New construction not too far from where I'm at now, immediately west of
Indianapolis, starting at $280k (more than 8x my annual income) for 1716sqft
and a virtually non-existent yard that has been stripped of all the top soil
so it could be sold before construction began so they can upsell you some
sod...

Median household income in Indiana, $54,181.

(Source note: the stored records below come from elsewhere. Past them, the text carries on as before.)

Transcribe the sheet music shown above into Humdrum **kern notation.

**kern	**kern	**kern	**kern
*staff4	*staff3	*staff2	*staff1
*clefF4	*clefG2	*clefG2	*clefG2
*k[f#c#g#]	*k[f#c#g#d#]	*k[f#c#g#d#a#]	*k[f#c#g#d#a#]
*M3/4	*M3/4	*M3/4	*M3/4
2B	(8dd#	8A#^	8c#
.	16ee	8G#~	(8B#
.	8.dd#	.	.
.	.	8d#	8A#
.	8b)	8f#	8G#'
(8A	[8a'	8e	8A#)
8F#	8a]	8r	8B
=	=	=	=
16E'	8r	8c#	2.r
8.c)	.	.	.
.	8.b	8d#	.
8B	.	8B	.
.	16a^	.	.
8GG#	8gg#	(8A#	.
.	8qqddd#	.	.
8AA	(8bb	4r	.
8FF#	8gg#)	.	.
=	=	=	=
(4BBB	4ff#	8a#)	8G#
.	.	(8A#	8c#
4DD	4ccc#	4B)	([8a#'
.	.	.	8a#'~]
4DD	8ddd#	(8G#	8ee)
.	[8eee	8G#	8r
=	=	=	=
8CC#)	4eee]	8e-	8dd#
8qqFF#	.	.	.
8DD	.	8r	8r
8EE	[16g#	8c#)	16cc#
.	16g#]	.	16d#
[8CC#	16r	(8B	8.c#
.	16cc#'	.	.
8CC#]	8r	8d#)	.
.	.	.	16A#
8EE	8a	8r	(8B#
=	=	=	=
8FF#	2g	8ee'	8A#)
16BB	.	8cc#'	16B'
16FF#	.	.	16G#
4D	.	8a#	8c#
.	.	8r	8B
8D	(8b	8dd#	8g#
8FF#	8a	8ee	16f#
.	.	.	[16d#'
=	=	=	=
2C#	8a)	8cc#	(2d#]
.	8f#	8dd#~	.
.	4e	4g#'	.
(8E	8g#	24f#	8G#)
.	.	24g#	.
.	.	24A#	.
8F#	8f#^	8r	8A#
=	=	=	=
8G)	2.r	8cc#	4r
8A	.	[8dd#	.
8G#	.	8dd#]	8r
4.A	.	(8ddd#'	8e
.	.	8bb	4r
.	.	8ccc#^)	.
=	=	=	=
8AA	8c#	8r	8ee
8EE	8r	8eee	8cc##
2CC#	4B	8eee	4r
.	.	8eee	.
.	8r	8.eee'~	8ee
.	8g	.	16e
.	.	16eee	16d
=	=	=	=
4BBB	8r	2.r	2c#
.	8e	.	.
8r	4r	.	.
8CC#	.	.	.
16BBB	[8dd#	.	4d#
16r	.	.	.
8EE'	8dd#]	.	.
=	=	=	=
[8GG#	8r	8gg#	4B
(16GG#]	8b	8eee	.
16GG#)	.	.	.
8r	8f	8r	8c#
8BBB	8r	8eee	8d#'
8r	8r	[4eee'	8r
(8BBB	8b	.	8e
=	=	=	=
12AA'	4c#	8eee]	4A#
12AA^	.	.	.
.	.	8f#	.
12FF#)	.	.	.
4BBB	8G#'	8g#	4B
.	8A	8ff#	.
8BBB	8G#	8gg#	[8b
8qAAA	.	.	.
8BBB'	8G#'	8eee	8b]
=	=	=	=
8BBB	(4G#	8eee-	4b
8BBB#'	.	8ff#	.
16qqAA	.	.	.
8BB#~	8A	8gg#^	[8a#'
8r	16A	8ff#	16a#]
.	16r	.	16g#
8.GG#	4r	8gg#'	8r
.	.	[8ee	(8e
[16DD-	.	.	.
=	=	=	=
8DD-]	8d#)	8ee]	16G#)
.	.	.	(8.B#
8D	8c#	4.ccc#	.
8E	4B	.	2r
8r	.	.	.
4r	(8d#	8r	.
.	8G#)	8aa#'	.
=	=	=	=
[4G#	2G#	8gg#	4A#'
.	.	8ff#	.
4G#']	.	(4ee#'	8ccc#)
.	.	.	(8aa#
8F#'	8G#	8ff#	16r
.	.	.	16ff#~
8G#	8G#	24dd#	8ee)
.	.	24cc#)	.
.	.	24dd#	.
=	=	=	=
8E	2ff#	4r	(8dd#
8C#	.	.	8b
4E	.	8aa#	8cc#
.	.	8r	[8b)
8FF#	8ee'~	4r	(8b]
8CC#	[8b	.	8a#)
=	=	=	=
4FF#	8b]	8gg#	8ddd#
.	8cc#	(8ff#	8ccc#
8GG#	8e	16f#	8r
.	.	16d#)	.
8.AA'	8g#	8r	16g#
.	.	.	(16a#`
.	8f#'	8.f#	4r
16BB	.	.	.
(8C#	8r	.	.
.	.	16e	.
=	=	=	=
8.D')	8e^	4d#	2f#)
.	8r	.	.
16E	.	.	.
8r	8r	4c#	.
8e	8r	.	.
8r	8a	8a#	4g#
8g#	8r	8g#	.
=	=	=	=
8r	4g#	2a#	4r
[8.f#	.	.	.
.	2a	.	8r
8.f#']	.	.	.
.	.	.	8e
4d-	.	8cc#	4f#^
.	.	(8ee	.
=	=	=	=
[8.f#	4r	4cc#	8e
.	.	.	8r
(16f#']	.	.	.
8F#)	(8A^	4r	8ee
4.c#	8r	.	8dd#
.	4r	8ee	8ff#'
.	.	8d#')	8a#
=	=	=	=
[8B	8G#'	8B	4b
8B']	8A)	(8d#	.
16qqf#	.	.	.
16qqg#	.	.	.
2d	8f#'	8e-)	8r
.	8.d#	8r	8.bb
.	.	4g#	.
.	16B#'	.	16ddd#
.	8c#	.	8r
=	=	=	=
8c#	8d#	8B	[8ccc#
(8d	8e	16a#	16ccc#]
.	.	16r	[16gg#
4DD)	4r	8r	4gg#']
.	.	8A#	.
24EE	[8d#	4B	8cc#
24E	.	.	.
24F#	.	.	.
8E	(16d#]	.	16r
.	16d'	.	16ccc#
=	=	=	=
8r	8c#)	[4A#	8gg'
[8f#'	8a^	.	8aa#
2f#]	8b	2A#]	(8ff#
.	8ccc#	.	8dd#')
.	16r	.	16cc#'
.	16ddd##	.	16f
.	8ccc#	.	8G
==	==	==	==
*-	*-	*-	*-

Minimum wage $7.25 an hour.

That's basically the situation the article describes:

>To cross the current national median home price of $257,000, homebuyers need
a gross income of $67,647, the report said — yet the average annual wage in
the U.S. was $58,214, the report notes.

------
retrac
Supply doesn't meet demand. Just look at the units built vs. population
growth, as the article mentions.

We're experiencing the same thing in Canada. While the numbers show a steady
increase in housing starts in Toronto and construction superficially looks
healthy, the number of units barely matches population growth, and that's with
the recent uptick in construction, after a long period of insufficiency.
Unsurprisingly, rental and housing costs are insane here.

And when it comes to detached housing, supply is finite. A continually growing
population and the suburban dream for all are not really compatible in the
long run.